She was sentenced to 15 years to life in prison, which she is still serving. The trial judge, James Warren, reversed her murder conviction, saying he believed her testimony that she had no idea Bane could kill anyone, but the conviction was reinstated on appeal and upheld by state courts.
At Monday’s hearing, Riordan focused on the final phase of the trial, when Warren, who had previously rebuked Knoller’s lawyer for one of her objections, told the attorney his client could be jailed if she voiced any objections to the prosecutor’s argument.

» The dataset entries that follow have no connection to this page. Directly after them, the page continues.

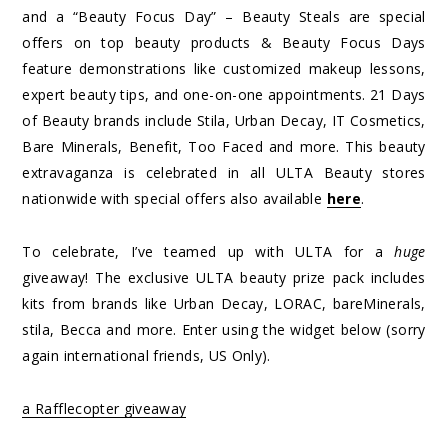
and a “Beauty Focus Day” – Beauty Steals are special
offers on top beauty products & Beauty Focus Days
feature demonstrations like customized makeup lessons,
expert beauty tips, and one-on-one appointments. 21 Days
of Beauty brands include Stila, Urban Decay, IT Cosmetics,
Bare Minerals, Benefit, Too Faced and more. This beauty
extravaganza is celebrated in all ULTA Beauty stores
nationwide with special offers also available
here
.
To celebrate, I’ve teamed up with ULTA for a
huge
giveaway! The exclusive ULTA beauty prize pack includes
kits from brands like Urban Decay, LORAC, bareMinerals,
stila, Becca and more. Enter using the widget below (sorry
again international friends, US Only).
a Rafflecopter giveaway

The prosecutor then asked jurors to imagine themselves in Whipple’s shoes as she was being charged and mauled — an argument that is forbidden by California law but was not challenged by Knoller’s attorney.

It was “a tremendously prejudicial closing argument” and the judge’s order deprived Knoller of a fair trial, Riordan said. He conceded that Knoller had been negligent and was guilty of involuntary manslaughter, but said there was no credible evidence that she knew the dogs were potentially lethal.
Ruffra countered that more than 30 witnesses testified Knoller had been present when her dogs attacked other people in the past. “These dogs were huge,” the state’s lawyer said. “They were bred to be aggressive.”
Judge Margaret McKeown said Monday that she was concerned about the impact of silencing the defense lawyer at the close of the trial. But another panel member, Judge Johnnie Rawlinson, questioned whether Knoller was “completely deprived of the assistance of counsel” when the judge limited her lawyer’s comments.